Output the data below exactly, without images.

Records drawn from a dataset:

· · · · · · ·

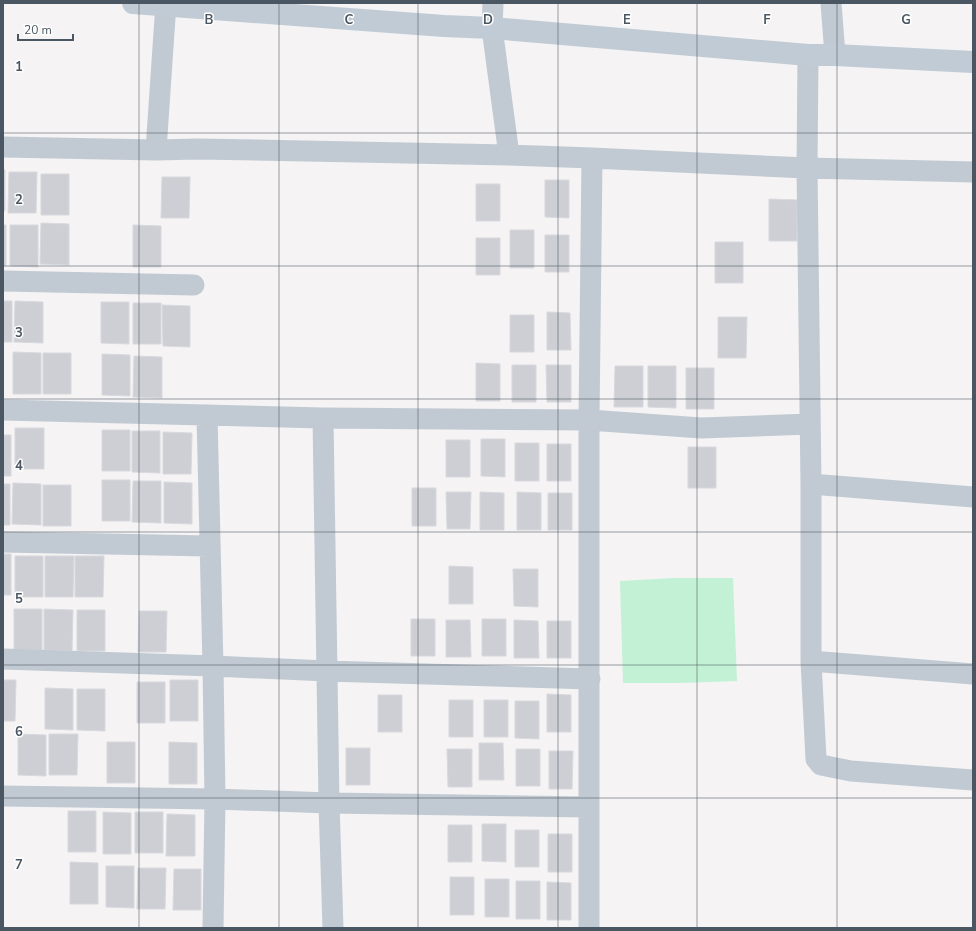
<svg xmlns="http://www.w3.org/2000/svg" width="976" height="931" font-family="'Nunito Sans',sans-serif">
<rect width="100%" height="100%" fill="#f5f3f3"/>
<!-- green -->
<path fill="#c3f1d5" d="M674,578H733L737,681L680,683H623L620,581Z"/>
<!-- building -->
<path fill="#cdcfd5" stroke="#d7d9de" d="M3,169L5,170V211H3Z
M9,172H37L36,213H8Z
M41,174H69V215H41Z
M162,177H190L189,218H161Z
M545,180H569V218L545,217Z
M476,184H500V221H476Z
M769,199L797,200V241H769Z
M41,223L69,224V265L40,264Z
M3,225H6V266H3Z
M10,225H38V267L10,266Z
M133,225L161,226V267H133Z
M510,230H534V268H510Z
M545,235H569V272H545Z
M476,238H500V275H476Z
M715,242H743V283H715Z
M3,301H12V342H3Z
M15,301L43,302V343L14,342Z
M101,302H129V344L101,343Z
M133,303H161V344H133Z
M162,305L190,306V347L163,346Z
M547,312L570,313L571,350H547Z
M510,315H534V352H510Z
M718,317H747L746,358H718Z
M13,352L41,353V394H13Z
M43,353H71V394H43Z
M102,354L130,355V396L102,395Z
M134,356L162,357V398L133,397Z
M476,363L500,364V401H476Z
M512,365H536V402H512Z
M546,365H571V402H547Z
M615,366H643V407H614Z
M648,366H676V408L648,407Z
M686,368H714V409H686Z
M15,428H44V469H15Z
M102,430H130V471H102Z
M132,431H160V473L132,472Z
M163,432L192,433L191,474H163Z
M3,435H11V476H3Z
M481,439H505V477L481,476Z
M446,440H470V477H446Z
M515,443H539V481H515Z
M547,444H571V481H547Z
M688,447H716V488H688Z
M102,480H130V521H102Z
M133,481H161V523L132,522Z
M164,482L192,483V524L164,523Z
M13,483L41,484V525L12,524Z
M3,484H10V525H3Z
M43,485H71V526H43Z
M412,488H436V526H412Z
M446,492H471L470,529H447Z
M480,492L504,493V530H480Z
M517,492L541,493V530H517Z
M548,493H572V530H548Z
M3,554H11V595H3Z
M15,556H43V597H15Z
M45,556H74L73,597H45Z
M75,556H104L103,597H75Z
M449,566L473,567V604H449Z
M513,569H538V607L514,606Z
M14,609H42V650H14Z
M44,609L73,610L72,651L44,650Z
M77,610H105V651H77Z
M139,611H167L166,652H138Z
M411,619H435V656H411Z
M482,619H506V656H482Z
M446,620H470L471,657H446Z
M514,620L538,621L539,658H514Z
M547,621H571V658H547Z
M3,680H16L15,721H3Z
M170,680H198V721H170Z
M137,682H165V723H137Z
M45,688L73,689V730L45,729Z
M77,689H105V731L77,730Z
M547,694L571,695V732H547Z
M378,695H402V732H378Z
M449,700H473V737H449Z
M484,700H508V737H484Z
M515,701H539V739L515,738Z
M18,734L46,735V776L18,775Z
M49,734H78L77,775H49Z
M107,742H135V783H107Z
M169,742L197,743V784H169Z
M479,743H503L504,780H479Z
M346,748H370V785H346Z
M447,749H472V787H448Z
M516,749H540V786H516Z
M549,751H573L572,789H549Z
M68,811H96V852H68Z
M103,812L131,813V854H103Z
M135,812H163V853H135Z
M167,814L195,815V856H166Z
M482,824H506V862L482,861Z
M448,825H472V862H448Z
M515,830H539V867H515Z
M548,834H572V872H548Z
M70,862L98,863V904H70Z
M106,866H134V908L106,907Z
M138,868H166L165,909H137Z
M174,869H201V910H173Z
M450,877H474V915H450Z
M485,879H509V917H485Z
M516,881H540V919H516Z
M547,882L571,883V920H547Z"/>
<g fill="none" stroke-linecap="round" stroke-linejoin="round">
<!-- street -->
<path stroke="#c1cad2" stroke-width="21" d="M493,3L492,28L509,155
M831,3L835,55
M3,147L156,150L198,149L509,155L592,158L589,420V928
M156,150L166,3
M592,158L807,168L808,55
M973,172L807,168L811,484V661L816,759L821,765L851,771L973,780
M3,281L194,285
M3,410L323,418L589,420L701,428L810,424
M207,415L213,666L215,799L213,928
M323,418L329,803L333,928
M811,484L973,497
M3,542L209,546
M3,659L213,666L327,671L590,679
M811,661L973,674
M3,796L215,799L329,803L589,807"/>
<!-- secondary -->
<path stroke="#c1cbd6" stroke-width="22" d="M133,3L444,26L492,28L808,55H835L973,62"/>
</g>
<!-- grid -->
<path fill="none" stroke="#4a5661" stroke-width="1" stroke-opacity="0.55" d="M139,3V928M279,3V928M418,3V928M558,3V928M697,3V928M837,3V928M3,133H973M3,266H973M3,399H973M3,532H973M3,665H973M3,798H973"/>
<g font-size="13" text-anchor="middle" font-weight="bold" fill="#4a5661" stroke="#fff" stroke-width="3" stroke-linejoin="round" paint-order="stroke">
<text x="209" y="24">B</text>
<text x="349" y="24">C</text>
<text x="488" y="24">D</text>
<text x="627" y="24">E</text>
<text x="767" y="24">F</text>
<text x="906" y="24">G</text>
<text x="19" y="71">1</text>
<text x="19" y="204">2</text>
<text x="19" y="337">3</text>
<text x="19" y="470">4</text>
<text x="19" y="603">5</text>
<text x="19" y="736">6</text>
<text x="19" y="869">7</text>
</g>
<!-- border -->
<rect width="976" height="931" fill="none" stroke="#4a5661" stroke-width="8"/>
<!-- scale -->
<path d="M18 34v6h55v-6" fill="none" stroke="#4a5661" stroke-width="2"/>
<text x="24" y="34" font-size="12" fill="#4a5661" stroke="#ffffff" stroke-width="3" paint-order="stroke">20 m</text>
</svg>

· · · · · · ·

_YOUR SOLUTION_.
<svg xmlns="http://www.w3.org/2000/svg" width="976" height="931" font-family="'Nunito Sans',sans-serif">
<rect width="100%" height="100%" fill="#f5f3f3"/>
<!-- green -->
<path fill="#c3f1d5" d="M674,578H733L737,681L680,683H623L620,581Z"/>
<!-- building -->
<path fill="#cdcfd5" stroke="#d7d9de" d="M3,169L5,170V211H3Z
M9,172H37L36,213H8Z
M41,174H69V215H41Z
M162,177H190L189,218H161Z
M545,180H569V218L545,217Z
M476,184H500V221H476Z
M769,199L797,200V241H769Z
M41,223L69,224V265L40,264Z
M3,225H6V266H3Z
M10,225H38V267L10,266Z
M133,225L161,226V267H133Z
M510,230H534V268H510Z
M545,235H569V272H545Z
M476,238H500V275H476Z
M715,242H743V283H715Z
M3,301H12V342H3Z
M15,301L43,302V343L14,342Z
M101,302H129V344L101,343Z
M133,303H161V344H133Z
M162,305L190,306V347L163,346Z
M547,312L570,313L571,350H547Z
M510,315H534V352H510Z
M718,317H747L746,358H718Z
M13,352L41,353V394H13Z
M43,353H71V394H43Z
M102,354L130,355V396L102,395Z
M134,356L162,357V398L133,397Z
M476,363L500,364V401H476Z
M512,365H536V402H512Z
M546,365H571V402H547Z
M615,366H643V407H614Z
M648,366H676V408L648,407Z
M686,368H714V409H686Z
M15,428H44V469H15Z
M102,430H130V471H102Z
M132,431H160V473L132,472Z
M163,432L192,433L191,474H163Z
M3,435H11V476H3Z
M481,439H505V477L481,476Z
M446,440H470V477H446Z
M515,443H539V481H515Z
M547,444H571V481H547Z
M688,447H716V488H688Z
M102,480H130V521H102Z
M133,481H161V523L132,522Z
M164,482L192,483V524L164,523Z
M13,483L41,484V525L12,524Z
M3,484H10V525H3Z
M43,485H71V526H43Z
M412,488H436V526H412Z
M446,492H471L470,529H447Z
M480,492L504,493V530H480Z
M517,492L541,493V530H517Z
M548,493H572V530H548Z
M3,554H11V595H3Z
M15,556H43V597H15Z
M45,556H74L73,597H45Z
M75,556H104L103,597H75Z
M449,566L473,567V604H449Z
M513,569H538V607L514,606Z
M14,609H42V650H14Z
M44,609L73,610L72,651L44,650Z
M77,610H105V651H77Z
M139,611H167L166,652H138Z
M411,619H435V656H411Z
M482,619H506V656H482Z
M446,620H470L471,657H446Z
M514,620L538,621L539,658H514Z
M547,621H571V658H547Z
M3,680H16L15,721H3Z
M170,680H198V721H170Z
M137,682H165V723H137Z
M45,688L73,689V730L45,729Z
M77,689H105V731L77,730Z
M547,694L571,695V732H547Z
M378,695H402V732H378Z
M449,700H473V737H449Z
M484,700H508V737H484Z
M515,701H539V739L515,738Z
M18,734L46,735V776L18,775Z
M49,734H78L77,775H49Z
M107,742H135V783H107Z
M169,742L197,743V784H169Z
M479,743H503L504,780H479Z
M346,748H370V785H346Z
M447,749H472V787H448Z
M516,749H540V786H516Z
M549,751H573L572,789H549Z
M68,811H96V852H68Z
M103,812L131,813V854H103Z
M135,812H163V853H135Z
M167,814L195,815V856H166Z
M482,824H506V862L482,861Z
M448,825H472V862H448Z
M515,830H539V867H515Z
M548,834H572V872H548Z
M70,862L98,863V904H70Z
M106,866H134V908L106,907Z
M138,868H166L165,909H137Z
M174,869H201V910H173Z
M450,877H474V915H450Z
M485,879H509V917H485Z
M516,881H540V919H516Z
M547,882L571,883V920H547Z"/>
<g fill="none" stroke-linecap="round" stroke-linejoin="round">
<!-- street -->
<path stroke="#c1cad2" stroke-width="21" d="M493,3L492,28L509,155
M831,3L835,55
M3,147L156,150L198,149L509,155L592,158L589,420V928
M156,150L166,3
M592,158L807,168L808,55
M973,172L807,168L811,484V661L816,759L821,765L851,771L973,780
M3,281L194,285
M3,410L323,418L589,420L701,428L810,424
M207,415L213,666L215,799L213,928
M323,418L329,803L333,928
M811,484L973,497
M3,542L209,546
M3,659L213,666L327,671L590,679
M811,661L973,674
M3,796L215,799L329,803L589,807"/>
<!-- secondary -->
<path stroke="#c1cbd6" stroke-width="22" d="M133,3L444,26L492,28L808,55H835L973,62"/>
</g>
<!-- grid -->
<path fill="none" stroke="#4a5661" stroke-width="1" stroke-opacity="0.55" d="M139,3V928M279,3V928M418,3V928M558,3V928M697,3V928M837,3V928M3,133H973M3,266H973M3,399H973M3,532H973M3,665H973M3,798H973"/>
<g font-size="13" text-anchor="middle" font-weight="bold" fill="#4a5661" stroke="#fff" stroke-width="3" stroke-linejoin="round" paint-order="stroke">
<text x="209" y="24">B</text>
<text x="349" y="24">C</text>
<text x="488" y="24">D</text>
<text x="627" y="24">E</text>
<text x="767" y="24">F</text>
<text x="906" y="24">G</text>
<text x="19" y="71">1</text>
<text x="19" y="204">2</text>
<text x="19" y="337">3</text>
<text x="19" y="470">4</text>
<text x="19" y="603">5</text>
<text x="19" y="736">6</text>
<text x="19" y="869">7</text>
</g>
<!-- border -->
<rect width="976" height="931" fill="none" stroke="#4a5661" stroke-width="8"/>
<!-- scale -->
<path d="M18 34v6h55v-6" fill="none" stroke="#4a5661" stroke-width="2"/>
<text x="24" y="34" font-size="12" fill="#4a5661" stroke="#ffffff" stroke-width="3" paint-order="stroke">20 m</text>
</svg>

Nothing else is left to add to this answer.